Jim’s friend tells him that perhaps this is for the best, that perhaps the universe is telling him it’s time to take a break and play some golf. He asks him what the point of all this ceaseless toil really is, to which Jim poignantly answers that he did it for his family but the claim is exposed as somewhat hollow when he starts to hide the unpaid bills right next to his world’s best dad mug. Jim inhabits a conservative world in which men provide and women stay home. It’s important to him that he’s built a comfortable life for his wife and daughter in the status conscious society, but he’s entirely blind that in doing so he’s fenced them inside a cage of their own. Jim’s wife Linda gave up her job and started a charitable organisation, doing good deeds looking after vulnerable people and busying herself with philanthropy. Finally learning about their money troubles, she quite reasonably decides it’s time to get a paying job again but her determination to help save their family only further wounds Jim’s fragile sense of male pride as man who can no longer support his wife and daughter even as he “degrades” himself using his flashy car to pick up fares as an Uber driver.

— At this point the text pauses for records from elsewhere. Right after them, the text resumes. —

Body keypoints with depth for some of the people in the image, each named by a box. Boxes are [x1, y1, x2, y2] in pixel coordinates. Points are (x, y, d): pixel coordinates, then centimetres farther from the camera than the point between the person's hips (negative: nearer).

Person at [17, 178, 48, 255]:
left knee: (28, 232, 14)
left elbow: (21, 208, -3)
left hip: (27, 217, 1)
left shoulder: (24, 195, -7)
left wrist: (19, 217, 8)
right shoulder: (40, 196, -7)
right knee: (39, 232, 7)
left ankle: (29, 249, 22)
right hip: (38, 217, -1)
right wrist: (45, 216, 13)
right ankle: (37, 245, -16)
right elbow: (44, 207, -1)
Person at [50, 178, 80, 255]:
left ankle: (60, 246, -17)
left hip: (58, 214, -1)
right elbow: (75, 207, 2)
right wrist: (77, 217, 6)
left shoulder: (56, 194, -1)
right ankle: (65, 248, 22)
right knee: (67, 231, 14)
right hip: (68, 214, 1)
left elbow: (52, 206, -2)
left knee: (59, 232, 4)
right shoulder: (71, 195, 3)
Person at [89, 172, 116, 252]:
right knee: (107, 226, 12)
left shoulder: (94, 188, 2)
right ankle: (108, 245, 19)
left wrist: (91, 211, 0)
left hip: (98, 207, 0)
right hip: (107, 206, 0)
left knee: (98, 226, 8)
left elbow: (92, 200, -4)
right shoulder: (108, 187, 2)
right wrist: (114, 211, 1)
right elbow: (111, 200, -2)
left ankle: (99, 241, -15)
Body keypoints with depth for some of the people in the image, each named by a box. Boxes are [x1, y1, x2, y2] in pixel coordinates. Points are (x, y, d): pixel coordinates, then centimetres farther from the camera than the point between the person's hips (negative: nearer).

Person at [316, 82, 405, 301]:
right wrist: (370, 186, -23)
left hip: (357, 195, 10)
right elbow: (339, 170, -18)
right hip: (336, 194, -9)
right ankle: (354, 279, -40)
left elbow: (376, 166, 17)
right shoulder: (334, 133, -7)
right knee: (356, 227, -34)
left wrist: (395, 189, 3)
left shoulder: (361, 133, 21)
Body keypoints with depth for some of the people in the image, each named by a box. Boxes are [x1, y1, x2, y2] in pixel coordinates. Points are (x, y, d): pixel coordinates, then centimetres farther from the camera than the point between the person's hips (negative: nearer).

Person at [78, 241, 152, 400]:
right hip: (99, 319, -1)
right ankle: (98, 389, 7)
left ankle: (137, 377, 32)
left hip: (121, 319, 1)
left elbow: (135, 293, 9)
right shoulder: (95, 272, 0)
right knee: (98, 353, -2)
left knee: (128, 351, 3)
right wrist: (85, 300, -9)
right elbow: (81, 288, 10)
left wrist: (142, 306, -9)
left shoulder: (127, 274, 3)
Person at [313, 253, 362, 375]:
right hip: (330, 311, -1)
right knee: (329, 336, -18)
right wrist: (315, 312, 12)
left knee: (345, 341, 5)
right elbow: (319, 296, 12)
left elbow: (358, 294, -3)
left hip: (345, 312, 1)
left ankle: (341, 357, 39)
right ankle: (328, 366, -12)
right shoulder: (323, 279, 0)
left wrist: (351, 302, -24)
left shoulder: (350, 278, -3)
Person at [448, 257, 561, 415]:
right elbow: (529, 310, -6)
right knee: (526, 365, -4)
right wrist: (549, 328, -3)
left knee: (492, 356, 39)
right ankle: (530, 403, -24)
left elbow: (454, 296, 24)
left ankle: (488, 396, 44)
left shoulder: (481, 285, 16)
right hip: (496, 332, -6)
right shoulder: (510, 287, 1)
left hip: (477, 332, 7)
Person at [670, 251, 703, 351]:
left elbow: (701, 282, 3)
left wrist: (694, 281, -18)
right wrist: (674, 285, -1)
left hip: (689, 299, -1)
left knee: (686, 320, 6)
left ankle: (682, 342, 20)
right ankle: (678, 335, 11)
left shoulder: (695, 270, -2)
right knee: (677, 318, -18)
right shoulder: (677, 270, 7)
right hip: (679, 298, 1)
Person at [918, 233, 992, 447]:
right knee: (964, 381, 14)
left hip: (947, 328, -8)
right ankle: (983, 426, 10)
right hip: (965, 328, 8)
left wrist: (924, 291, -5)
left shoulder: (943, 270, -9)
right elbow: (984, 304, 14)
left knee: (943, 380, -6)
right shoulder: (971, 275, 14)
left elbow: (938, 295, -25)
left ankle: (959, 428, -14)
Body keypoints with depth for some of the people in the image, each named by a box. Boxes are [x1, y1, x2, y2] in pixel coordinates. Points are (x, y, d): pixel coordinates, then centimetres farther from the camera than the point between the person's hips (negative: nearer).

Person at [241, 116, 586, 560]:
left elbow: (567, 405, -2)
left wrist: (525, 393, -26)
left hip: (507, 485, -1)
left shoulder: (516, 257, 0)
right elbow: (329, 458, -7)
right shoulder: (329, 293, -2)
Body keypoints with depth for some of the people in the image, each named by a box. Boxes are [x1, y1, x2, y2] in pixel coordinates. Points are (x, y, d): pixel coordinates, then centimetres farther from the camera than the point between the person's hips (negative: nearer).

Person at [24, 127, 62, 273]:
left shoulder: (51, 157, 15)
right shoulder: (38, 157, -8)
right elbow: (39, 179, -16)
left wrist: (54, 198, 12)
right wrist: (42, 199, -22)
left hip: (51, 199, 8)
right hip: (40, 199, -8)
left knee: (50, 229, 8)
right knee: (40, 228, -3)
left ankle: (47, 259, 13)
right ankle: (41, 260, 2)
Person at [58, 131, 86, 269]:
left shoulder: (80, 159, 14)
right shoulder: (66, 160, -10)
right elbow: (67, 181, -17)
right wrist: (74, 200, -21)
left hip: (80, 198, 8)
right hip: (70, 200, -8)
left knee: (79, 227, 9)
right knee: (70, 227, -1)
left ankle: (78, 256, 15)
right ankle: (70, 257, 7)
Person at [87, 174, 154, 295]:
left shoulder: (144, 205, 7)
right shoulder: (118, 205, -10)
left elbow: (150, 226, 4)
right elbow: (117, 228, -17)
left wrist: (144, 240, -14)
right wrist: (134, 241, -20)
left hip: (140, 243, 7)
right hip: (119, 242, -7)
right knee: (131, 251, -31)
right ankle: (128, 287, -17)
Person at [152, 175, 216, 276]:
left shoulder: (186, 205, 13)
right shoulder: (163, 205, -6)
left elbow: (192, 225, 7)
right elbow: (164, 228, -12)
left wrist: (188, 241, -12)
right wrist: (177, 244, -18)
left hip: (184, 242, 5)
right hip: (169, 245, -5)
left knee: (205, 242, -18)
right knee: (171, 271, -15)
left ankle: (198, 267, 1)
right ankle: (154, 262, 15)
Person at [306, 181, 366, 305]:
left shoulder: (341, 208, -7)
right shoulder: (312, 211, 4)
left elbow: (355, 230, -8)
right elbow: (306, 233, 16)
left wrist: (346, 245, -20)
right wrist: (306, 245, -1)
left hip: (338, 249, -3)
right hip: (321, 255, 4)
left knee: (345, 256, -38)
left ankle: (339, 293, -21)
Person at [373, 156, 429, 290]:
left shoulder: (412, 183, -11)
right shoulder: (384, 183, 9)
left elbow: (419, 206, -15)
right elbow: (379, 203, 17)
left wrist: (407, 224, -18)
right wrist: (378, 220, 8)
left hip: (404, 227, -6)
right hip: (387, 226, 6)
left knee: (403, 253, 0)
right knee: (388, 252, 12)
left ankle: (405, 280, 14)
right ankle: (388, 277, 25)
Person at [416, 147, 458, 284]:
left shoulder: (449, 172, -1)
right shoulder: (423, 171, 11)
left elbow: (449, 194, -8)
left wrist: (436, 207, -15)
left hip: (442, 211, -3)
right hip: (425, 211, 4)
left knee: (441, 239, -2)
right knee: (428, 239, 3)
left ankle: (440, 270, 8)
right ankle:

Jim is a man haunted by a sense of failure stemming back to a traumatic incident in which he failed to protect his younger sister whose ongoing medical bills are another worry on top of his domestic responsibilities. He sees himself, rightly or wrongly, as pursued by a soul sucking monster which is why everyone is always telling him he looks “drained”, neatly explaining his recent spell of bad luck. The real “monster”, however is the one inside – latent male violence born of an inferiority complex and resentment towards a high pressure society in which economic success and social status are the only things that count. Jim struggles to “repossess” himself, while watching his demons try to repossess the people he loves, but never realises quality of the fear that he’s fighting. “What makes you think you’ve hit rock bottom?” a passenger ominously asks him. When you’re sitting this far from the bars you hardly notice the cage at all.


Repossession was screened as part of the 2019 Five Flavours Film Festival.